Au cours du voyage du soleil autour du Zodiaque, l' "homme céleste" arrive finalement dans les Poissons. Ce signe se trouve exactement à l'opposé de la Vierge ; il est le signe de tous les Sauveurs du monde. Nous avons déjà vu que l'âge du christianisme est l'âge des poissons, et le Christ naquit en Terre Sainte au moment où le soleil entrait dans ce signe. En conséquence, ce qui a commencé à prendre vie dans la Vierge est consommé dans les Poissons. C'est le moment où le Christ enfant, né dans la Vierge, parvient à l'âge mûr, et apparaît dans le monde comme un Sauveur.

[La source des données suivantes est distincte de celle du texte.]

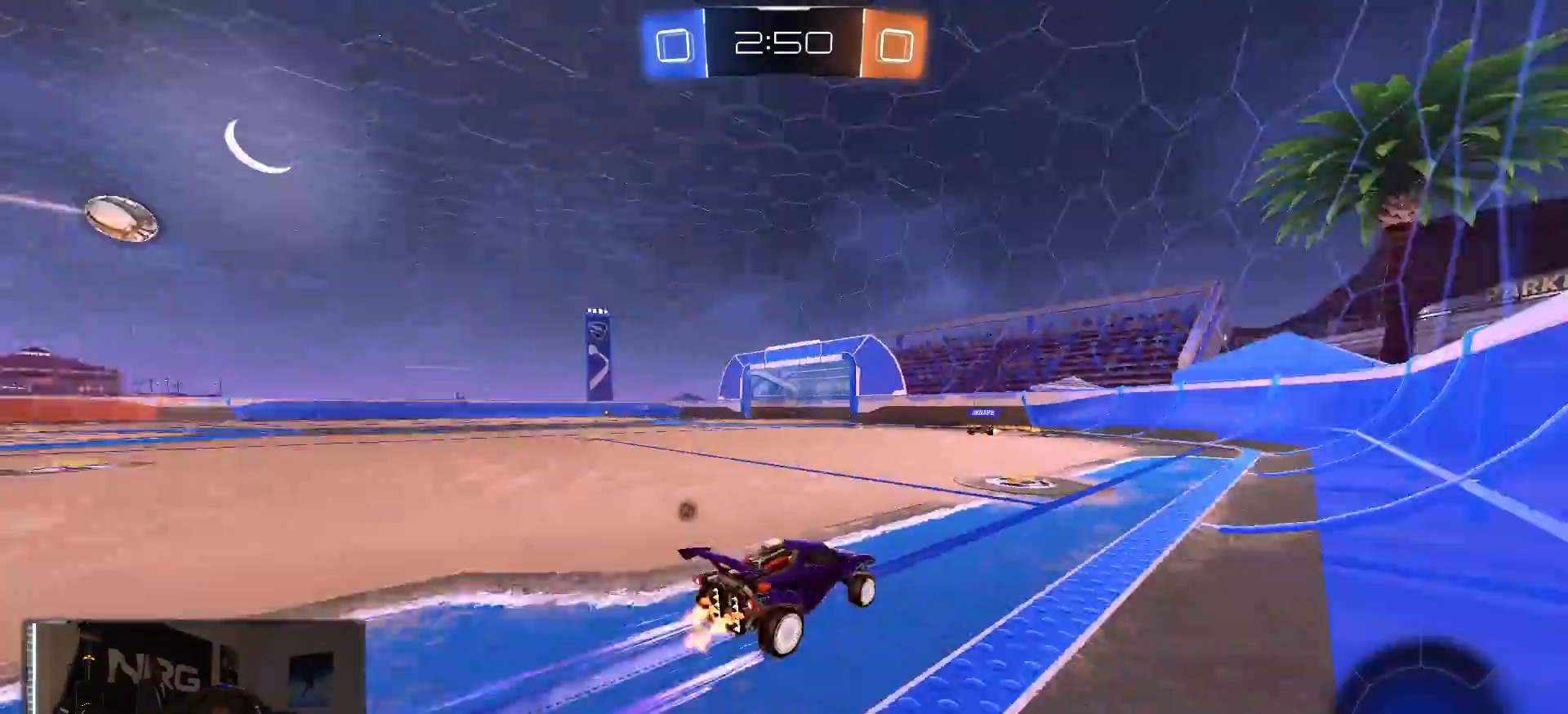
{"dt_ms": 500, "buttons": ["R2"], "left_stick": "center", "right_stick": "center", "events": [[33, "left_stick", "center"], [333, "TRIANGLE", "down"], [433, "TRIANGLE", "up"]]}
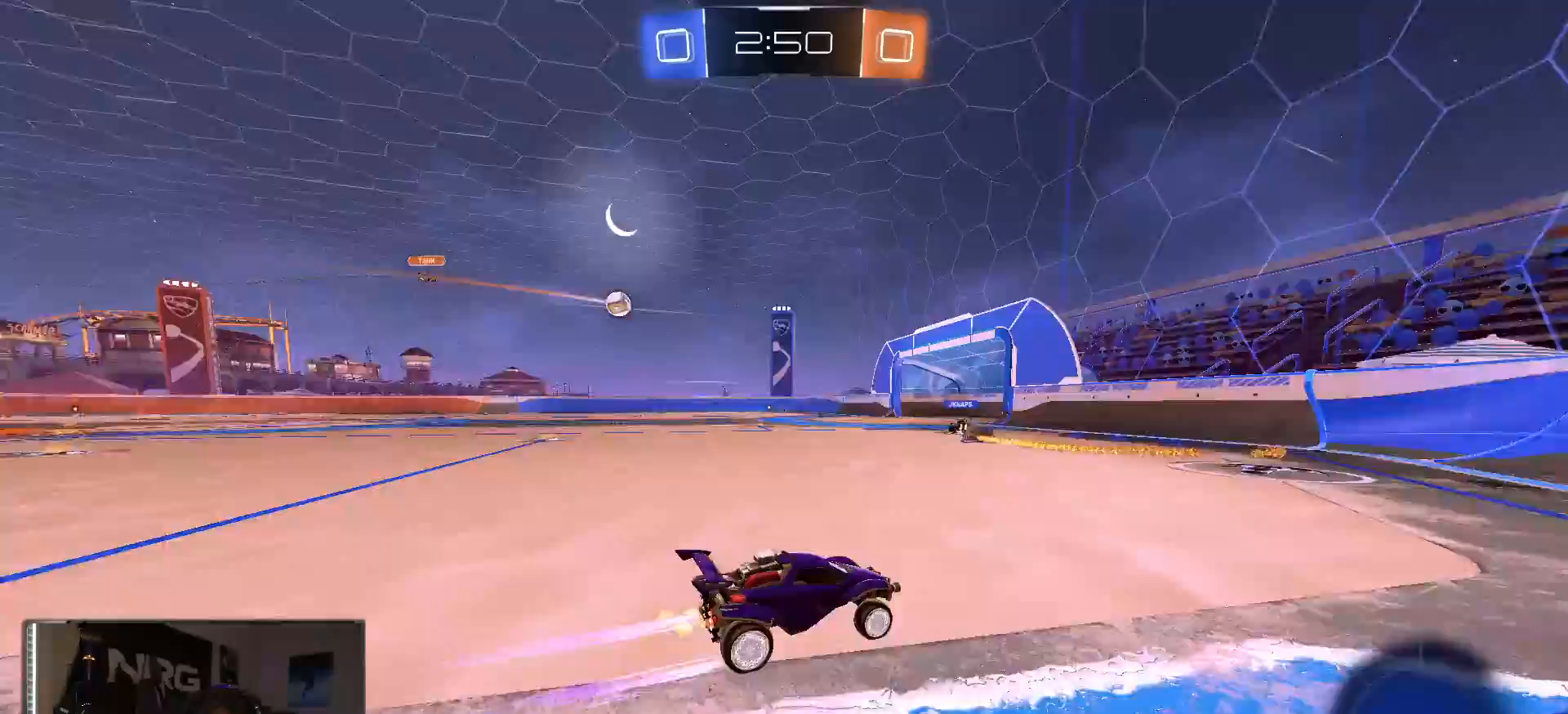
{"dt_ms": 500, "buttons": ["R2"], "left_stick": "left", "right_stick": "center", "events": [[50, "left_stick", "left"]]}
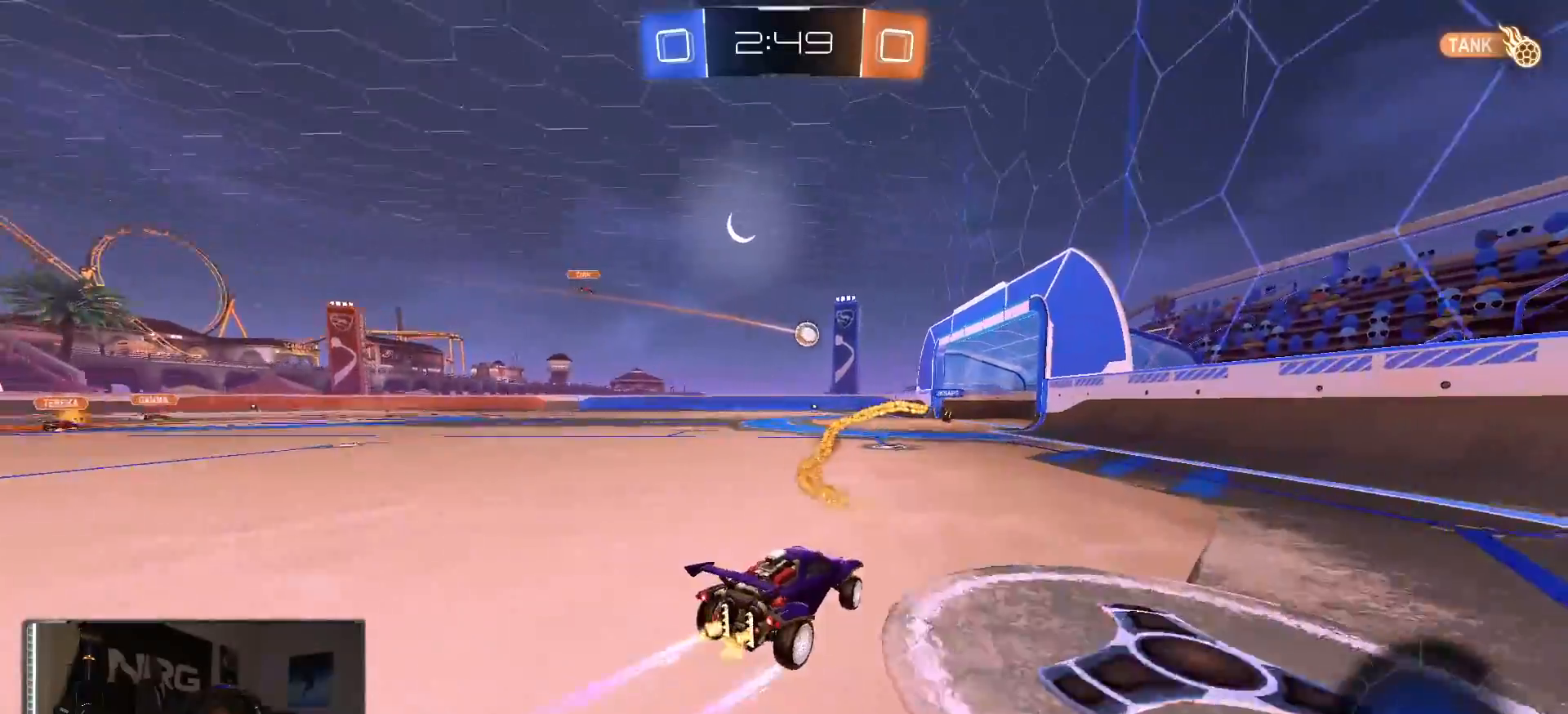
{"dt_ms": 500, "buttons": ["CROSS", "R1", "R2"], "left_stick": "center", "right_stick": "center", "events": [[250, "CROSS", "down"], [350, "CROSS", "up"], [417, "CROSS", "down"], [417, "R1", "down"], [500, "left_stick", "center"]]}
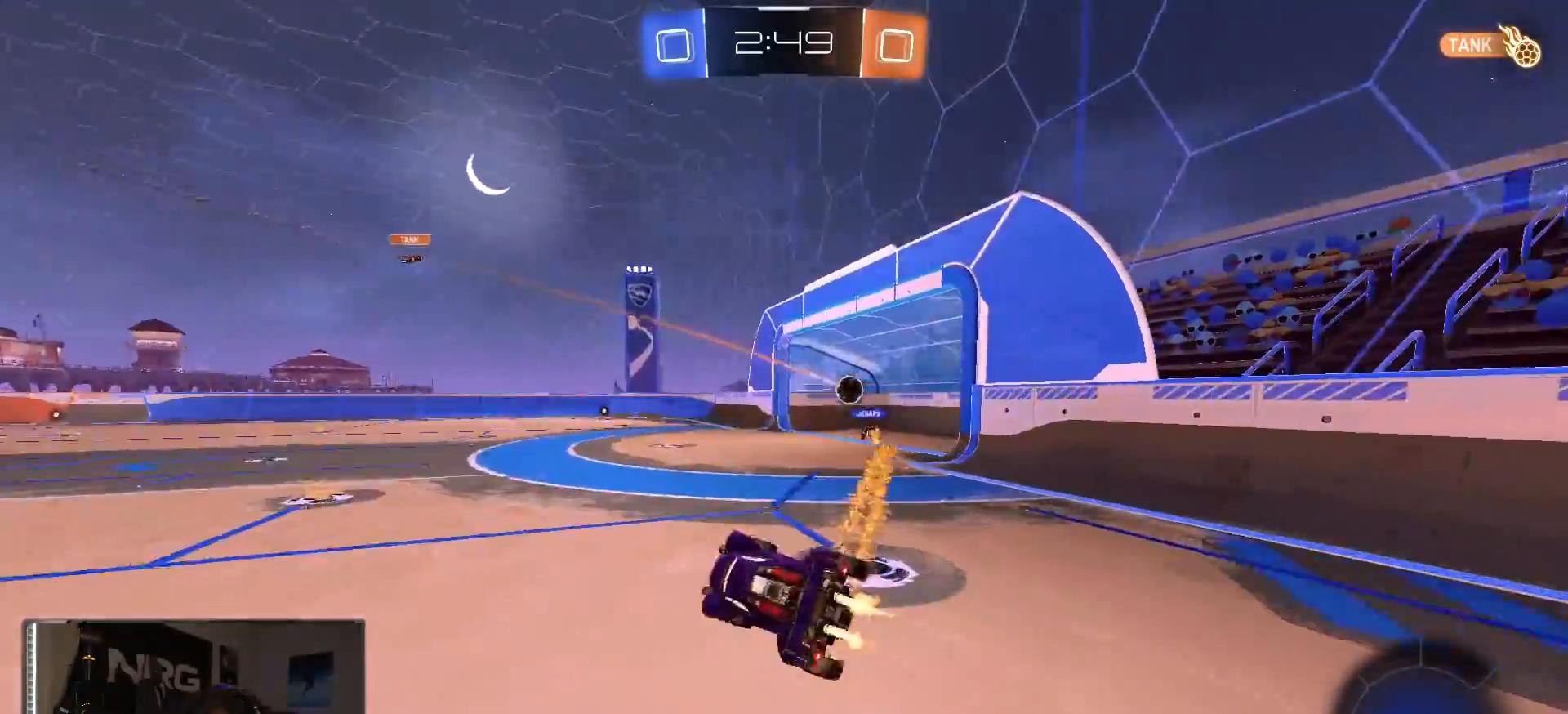
{"dt_ms": 500, "buttons": ["CIRCLE", "R2"], "left_stick": "center", "right_stick": "center", "events": [[17, "CROSS", "up"], [50, "CIRCLE", "down"], [117, "R1", "up"]]}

Un autre fait astronomique est également intéressant. On distingue, dans le même secteur du ciel, et étroitement associées à la constellation de la Vierge, trois autres constellations, qui dépeignent pour nous, sous un aspect symbolique, L'histoire de l'enfant qui devra naître, souffrir, mourir et enfin revenir. Ce sont le groupe d'étoiles appelé Coma Bérénice, la femme avec l'enfant ; le Centaure et Boötès, dont le nom, en hébreu, signifie "celui qui vient". D'abord, l'enfant né d'une femme, et cette femme est une vierge ; puis le Centaure, qui a toujours été le symbole de l'humanité dans toutes les mythologies antiques, car l'homme est un animal, plus un Dieu, et par conséquent un être humain. Enfin "Celui qui viendra" plane sur eux tous, les couvrant de son ombre, et préfigurant l'accomplissement qui s'effectuera par la naissance et l'incarnation humaine. Le livre d'images du ciel contient l'éternelle vérité pour ceux qui ont des yeux pour voir, ainsi qu'une intuition assez développée pour en interpréter les signes. Les prophéties ne sont pas toutes enfermées dans la Bible ; elles se déploient depuis toujours sous le regard des hommes et sont inscrites dans la voûte des cieux. "Les Cieux racontent la gloire de Dieu et l'étendue fait connaître [65] L'œuvre de ses mains" [15] ; ils annoncent cet évènement mondial qui s'accomplit lorsque le Christ naquit à Bethléem, dans "la maison du pain", lorsque la Vierge brillait au-dessus de l'horizon et que l'Etoile de l'Orient scintillait au firmament.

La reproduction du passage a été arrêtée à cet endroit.